研究魔と死後の世界
すとん、と足下がどこかに着いた。
見渡すとそこは、壁がない黒い空間だった。
黒い床はふわふわ波打っていて、至る所に光るビー玉のような存在が震えている。
確か私は……うん、確か私は死んでしまったのだ。
うーん、ちょっとやり過ぎちゃったか。
ま、いっか。
研究中に死ぬのは本望だったし、私にとってはある意味幸せな死に方だったかもしれない。
いやいやいや、良くないでしょ。
まだぴっちぴちの十代ですよ、十八歳なんて、人生中途半端すぎやしませんか。
それに、あともうすこしで答えが見えるところだったのに、いるかいないかわからない神様、ちょっとひどいよ。
はあ。
まあいいや、それよりもまず、死んだのに私はなぜ記憶と意識を持っているというこの異常事態について考えよう。
たぶん、人類、というか知性体の集合意識ネットワークにある私のバックアップが私の意識を引き取って一人歩きしている状態、かな?
神の存在を調べる上で私が仮定していた、魂の物理的解釈の一つだ。
物質を介する力場の他に、情報を介するの力場があることは、すでに私は机上では存在を示唆していた。
でも、残した資料からはわかんないだろうなぁ。
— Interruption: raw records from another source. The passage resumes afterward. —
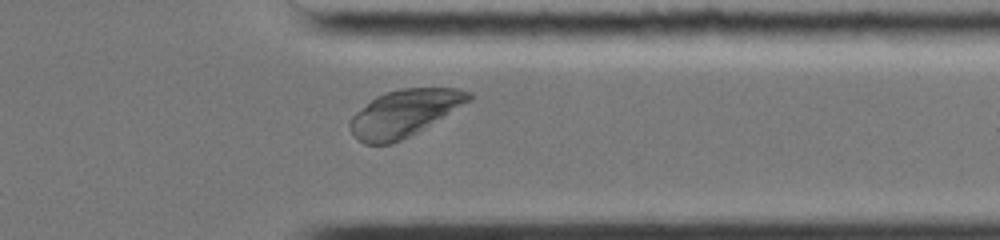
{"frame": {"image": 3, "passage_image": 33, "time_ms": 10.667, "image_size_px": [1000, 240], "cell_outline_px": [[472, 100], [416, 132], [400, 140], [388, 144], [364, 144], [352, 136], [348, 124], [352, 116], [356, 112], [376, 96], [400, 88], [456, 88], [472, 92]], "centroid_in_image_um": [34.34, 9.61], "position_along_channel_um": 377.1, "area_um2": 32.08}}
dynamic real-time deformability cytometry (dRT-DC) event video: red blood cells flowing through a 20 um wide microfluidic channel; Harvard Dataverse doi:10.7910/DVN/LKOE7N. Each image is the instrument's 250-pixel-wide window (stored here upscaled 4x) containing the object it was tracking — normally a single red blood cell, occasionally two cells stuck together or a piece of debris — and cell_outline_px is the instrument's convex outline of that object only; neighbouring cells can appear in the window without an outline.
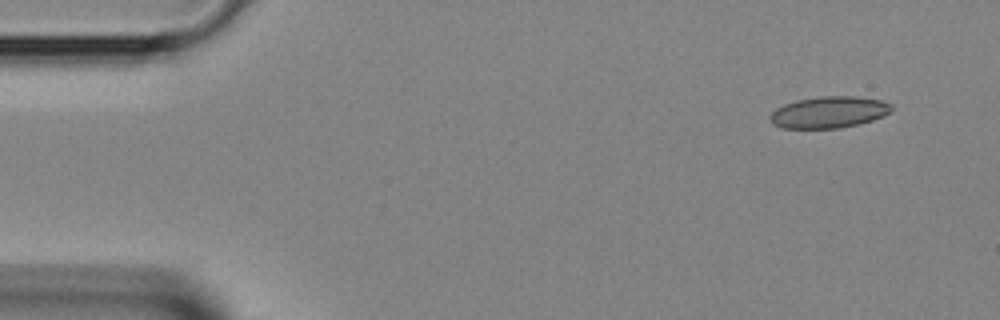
{"species": "Egyptian fruit bat (a non-hibernating species)", "species_latin": "Rousettus aegyptiacus", "temperature_condition": "room temperature", "stored_images_in_passage": 4, "camera_frame_rate_fps": 3000, "um_per_image_px": 0.085, "animal": {"sex": "female"}, "frame": {"image": 1, "passage_image": 2, "time_ms": 0.333, "image_size_px": [1000, 320], "cell_outline_px": [[892, 112], [884, 116], [860, 124], [840, 128], [780, 128], [772, 124], [768, 116], [776, 108], [784, 104], [796, 100], [820, 96], [856, 96], [880, 100], [892, 104]], "centroid_in_image_um": [70.45, 9.54], "position_along_channel_um": 14.5, "area_um2": 22.6}}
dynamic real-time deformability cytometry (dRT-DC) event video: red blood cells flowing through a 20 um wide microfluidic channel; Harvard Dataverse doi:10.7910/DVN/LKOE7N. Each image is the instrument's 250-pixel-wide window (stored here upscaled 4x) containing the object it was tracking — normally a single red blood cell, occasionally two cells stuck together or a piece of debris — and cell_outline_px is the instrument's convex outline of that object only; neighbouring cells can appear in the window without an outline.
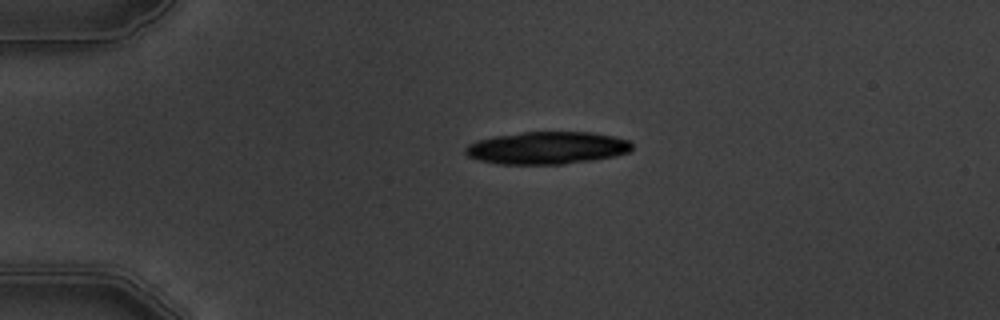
{"species": "common noctule bat (a hibernating species)", "species_latin": "Nyctalus noctula", "temperature_condition": "warm", "stored_images_in_passage": 2, "camera_frame_rate_fps": 3000, "um_per_image_px": 0.085, "animal": {"sex": "male", "body_mass_g": 19.5, "forearm_length_mm": 54.6}, "frame": {"image": 1, "passage_image": 1, "time_ms": 0.0, "image_size_px": [1000, 320], "cell_outline_px": [[632, 148], [628, 152], [616, 156], [592, 160], [564, 164], [496, 164], [476, 160], [468, 156], [464, 152], [464, 148], [468, 144], [476, 140], [496, 136], [524, 132], [592, 132], [612, 136], [628, 140], [632, 144]], "centroid_in_image_um": [46.46, 12.58], "position_along_channel_um": 38.5, "area_um2": 31.67}}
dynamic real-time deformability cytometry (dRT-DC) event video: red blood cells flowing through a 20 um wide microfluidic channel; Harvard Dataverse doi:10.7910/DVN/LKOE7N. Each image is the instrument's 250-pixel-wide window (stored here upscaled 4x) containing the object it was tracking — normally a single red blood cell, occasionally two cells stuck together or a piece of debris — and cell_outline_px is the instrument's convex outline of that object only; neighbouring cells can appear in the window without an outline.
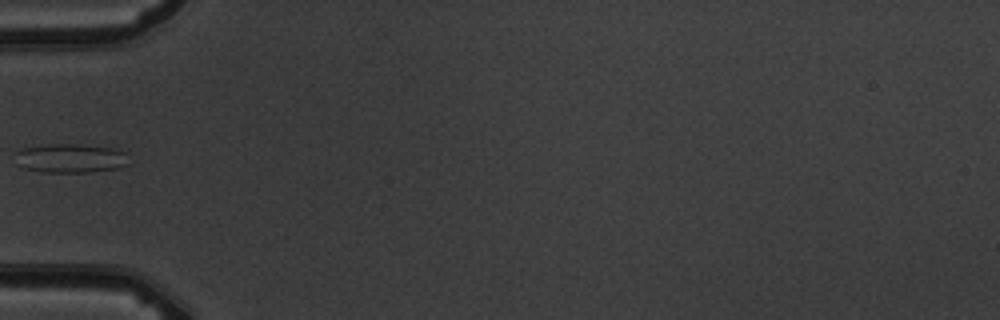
{"species": "common noctule bat (a hibernating species)", "species_latin": "Nyctalus noctula", "temperature_condition": "warm", "stored_images_in_passage": 6, "camera_frame_rate_fps": 3000, "um_per_image_px": 0.085, "animal": {"sex": "male", "body_mass_g": 19.5, "forearm_length_mm": 54.6}, "frame": {"image": 1, "passage_image": 6, "time_ms": 5.667, "image_size_px": [1000, 320], "cell_outline_px": [[128, 164], [116, 168], [92, 172], [44, 172], [24, 168], [16, 164], [16, 152], [20, 148], [44, 144], [76, 144], [112, 148], [124, 152]], "centroid_in_image_um": [5.92, 13.45], "position_along_channel_um": 79.1, "area_um2": 19.19}}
あの理論が残っていれば、人類の歴史は百年単位で進んだだろうに。
ともかく、私はその情報の力場を『アストラルネットワーク』と仮呼びしていた。
魂、つまり生命の存在情報は、アストラルネットワークを介して、世界の情報へと相互に影響しあっている。
そこから神さまを証明できるかなと考えたけど……、まあそれはいいや。
そして、魂のバックアップは、アストラルネットワークの波として、常に保存されている。
ただ、バックアップが常に最新状態で保持されるのは、発信源である生命が生きている必要がある。
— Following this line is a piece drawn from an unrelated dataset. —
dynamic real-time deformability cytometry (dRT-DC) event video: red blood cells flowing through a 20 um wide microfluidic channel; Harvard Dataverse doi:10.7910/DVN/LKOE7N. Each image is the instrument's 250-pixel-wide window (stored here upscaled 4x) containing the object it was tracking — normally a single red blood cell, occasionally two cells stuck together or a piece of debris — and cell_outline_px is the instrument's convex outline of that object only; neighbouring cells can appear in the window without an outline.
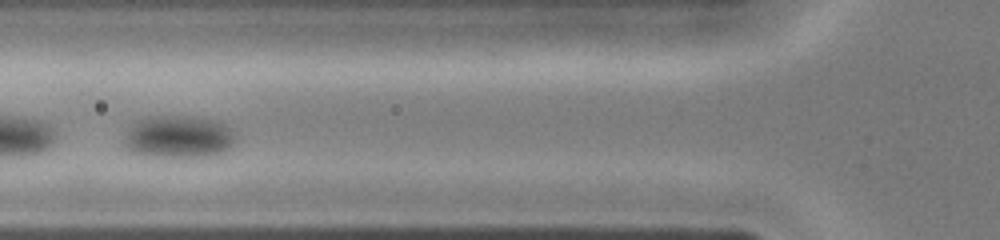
{"species": "common noctule bat (a hibernating species)", "species_latin": "Nyctalus noctula", "temperature_condition": "cold", "stored_images_in_passage": 18, "camera_frame_rate_fps": 3000, "um_per_image_px": 0.085, "animal": {"sex": "female", "body_mass_g": 19.0, "forearm_length_mm": 51.5}, "frame": {"image": 1, "passage_image": 11, "time_ms": 3.333, "image_size_px": [1000, 240], "cell_outline_px": [[236, 140], [224, 152], [212, 156], [148, 156], [132, 152], [124, 144], [124, 136], [128, 124], [132, 120], [148, 116], [192, 116], [216, 120], [232, 128], [236, 132]], "centroid_in_image_um": [15.15, 11.59], "position_along_channel_um": 110.7, "area_um2": 28.15}}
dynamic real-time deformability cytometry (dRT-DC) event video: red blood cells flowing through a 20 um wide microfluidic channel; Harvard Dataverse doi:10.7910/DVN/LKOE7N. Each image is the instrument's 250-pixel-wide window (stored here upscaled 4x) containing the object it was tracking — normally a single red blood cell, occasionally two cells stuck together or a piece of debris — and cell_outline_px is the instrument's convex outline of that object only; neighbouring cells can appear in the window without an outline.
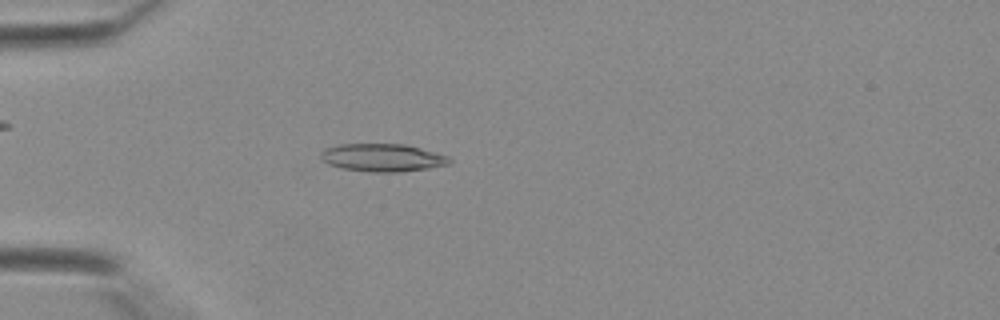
{"species": "Egyptian fruit bat (a non-hibernating species)", "species_latin": "Rousettus aegyptiacus", "temperature_condition": "warm", "stored_images_in_passage": 39, "camera_frame_rate_fps": 3000, "um_per_image_px": 0.085, "animal": {"sex": "female"}, "frame": {"image": 1, "passage_image": 10, "time_ms": 3.0, "image_size_px": [1000, 320], "cell_outline_px": [[452, 160], [448, 164], [428, 168], [400, 172], [372, 172], [344, 168], [328, 164], [320, 156], [320, 152], [324, 148], [340, 144], [404, 144], [420, 148], [448, 156]], "centroid_in_image_um": [32.5, 13.39], "position_along_channel_um": 52.5, "area_um2": 20.69}}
情報の発信源たる生命活動が止まると、波は拡散され、いずれ消え去ってしまう。
ただし、例外はある。
たとえば、死ぬ間際、強力な情報の波を作った場合。
たとえば、情報の波を増幅するようなきっかけがあった場合。
たとえば、完璧な情報のバックアップを生命以外に保存していた場合。
情報の波は強くより返し、その波に乗って意識はアストラルネットワークに保存される。
……心当たりがあるなぁ。
ということは、ここはあのアストラルネットワークなんだ。
足下でふわふわ波打っているのは、私が認識した情報の波。
そして、転々として震えている光体は、生命の魂(情報源)。
ぷるぷるしてたり飛び跳ねてたり、ちょっと面白い。
もちろん、その震えている魂にちょっかいはしない。
私、死んでるしね。死者が生者に手を出したらダメですから。
でもこうして俯瞰してみてるいると、ちょっとした超越者の気分だ。
私は魂たちを踏まないように歩き出す。
死後の世界の解釈はいろいろあるけれど、これはこれで、研究者である私らしい死後の世界なのかもしれない。
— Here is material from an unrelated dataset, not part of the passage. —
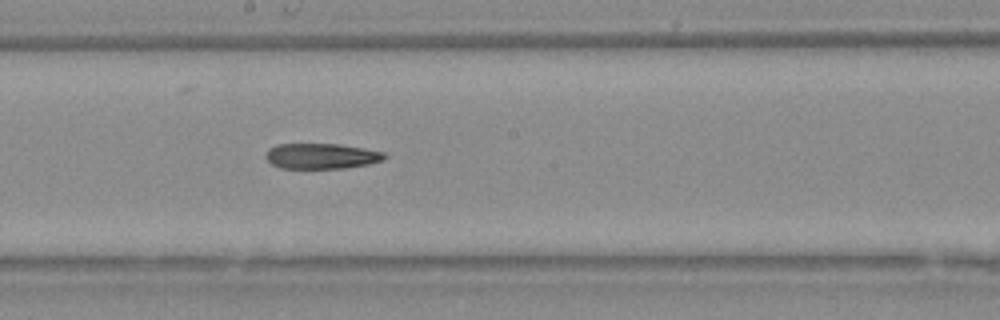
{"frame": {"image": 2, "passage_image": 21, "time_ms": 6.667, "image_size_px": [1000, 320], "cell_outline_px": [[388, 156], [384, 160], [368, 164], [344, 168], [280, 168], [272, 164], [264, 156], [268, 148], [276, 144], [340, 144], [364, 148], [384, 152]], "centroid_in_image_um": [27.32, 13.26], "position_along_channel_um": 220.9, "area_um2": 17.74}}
星を映し出した夜の海の上を歩くように、その幻想的な世界を認識する。
一つ、光体が生まれ、震え出す。
一つ、光体が消え、波が収まっていく。
チカチカと命の営みを表現する水面を見ながら、私は歩いて行く。
そして、だんだんと私の意識はなくなっていく。
だんだんと、私だった記憶を失っていく。
楽しかった研究の結果も消えていく。
ああ、もったいないなぁ。
もっと研究、したかったなぁ。
もし次があれば……。
私は最後の一歩を踏み出す。
えっ。
急激な落下感覚。
——私は、死後の世界から踏み外した。